▶ WHAT IS ASKED
Copy the rows below, swapping each "locality" for "site description" and changing nothing else, and omit the pictures.

(begin)

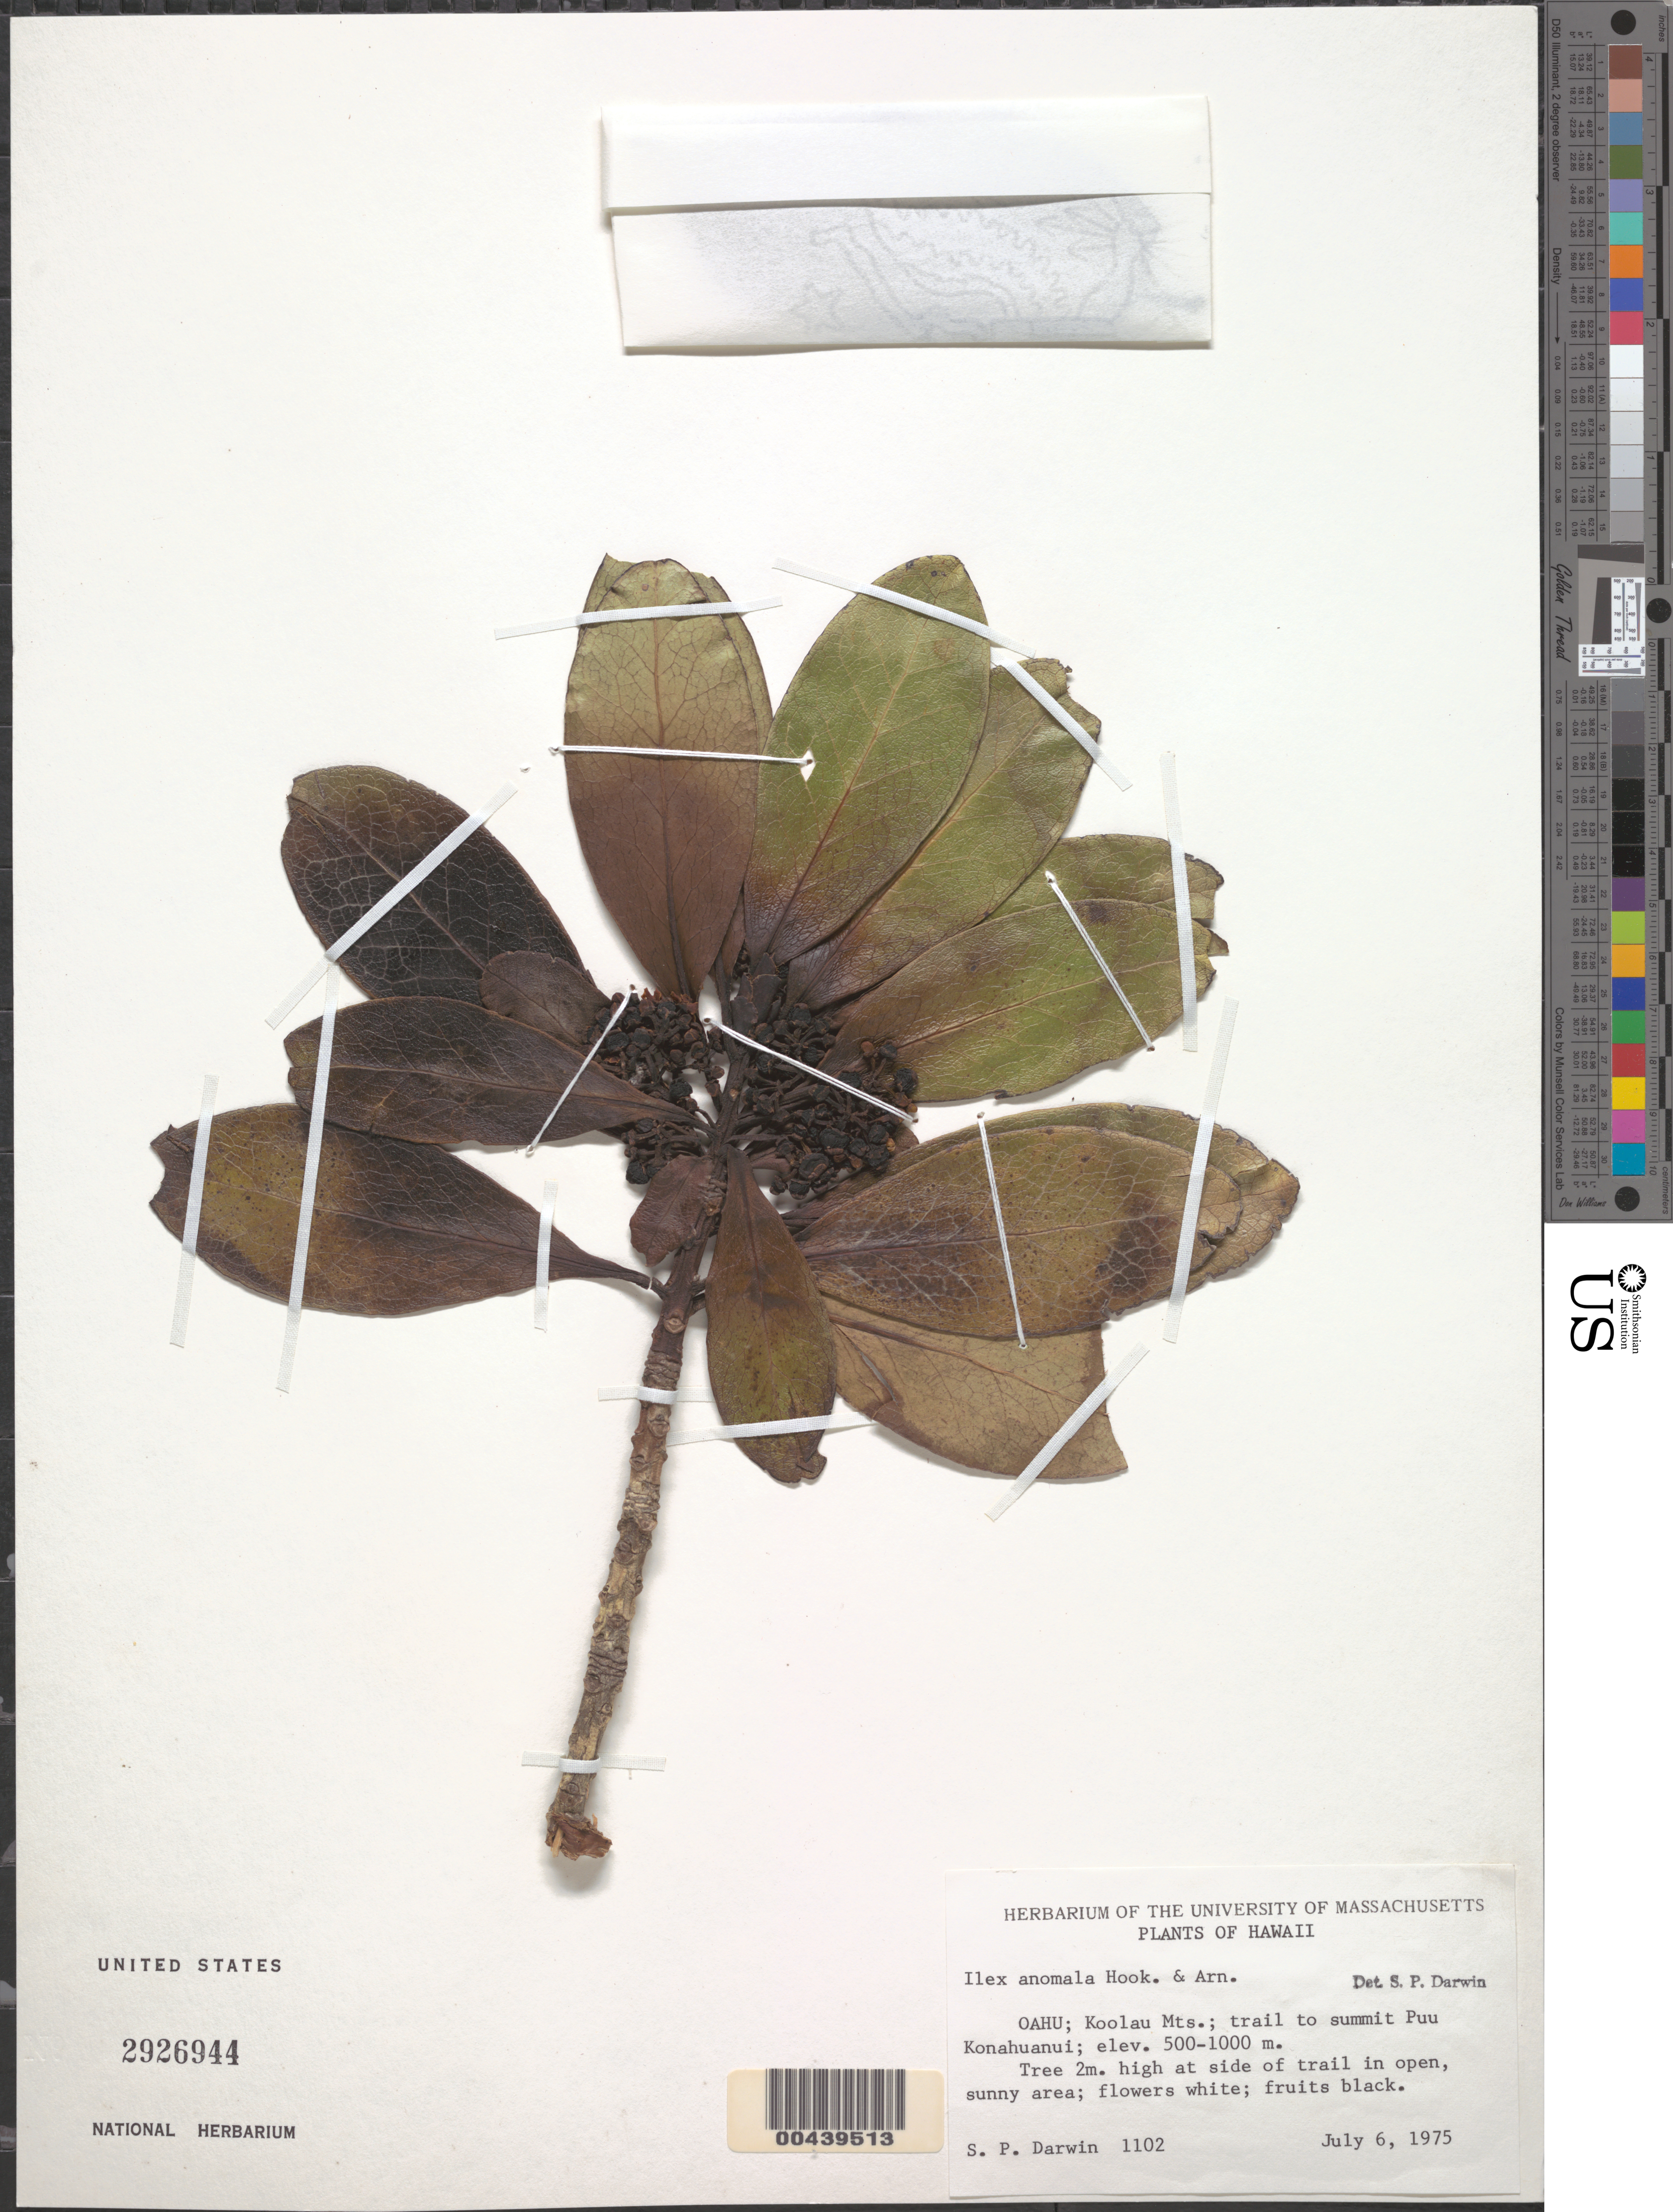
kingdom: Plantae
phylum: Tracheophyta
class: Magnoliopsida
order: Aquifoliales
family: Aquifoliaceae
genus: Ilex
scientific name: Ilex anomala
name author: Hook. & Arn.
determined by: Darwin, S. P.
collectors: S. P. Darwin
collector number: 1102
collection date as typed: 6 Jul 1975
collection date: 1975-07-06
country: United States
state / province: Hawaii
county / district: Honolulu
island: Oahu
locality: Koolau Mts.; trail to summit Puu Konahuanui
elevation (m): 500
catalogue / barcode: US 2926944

(end)

▶ COMPLETE OUTPUT
kingdom: Plantae
phylum: Tracheophyta
class: Magnoliopsida
order: Aquifoliales
family: Aquifoliaceae
genus: Ilex
scientific name: Ilex anomala
name author: Hook. & Arn.
determined by: Darwin, S. P.
collectors: S. P. Darwin
collector number: 1102
collection date as typed: 6 Jul 1975
collection date: 1975-07-06
country: United States
state / province: Hawaii
county / district: Honolulu
island: Oahu
site description: Koolau Mts.; trail to summit Puu Konahuanui
elevation (m): 500
catalogue / barcode: US 2926944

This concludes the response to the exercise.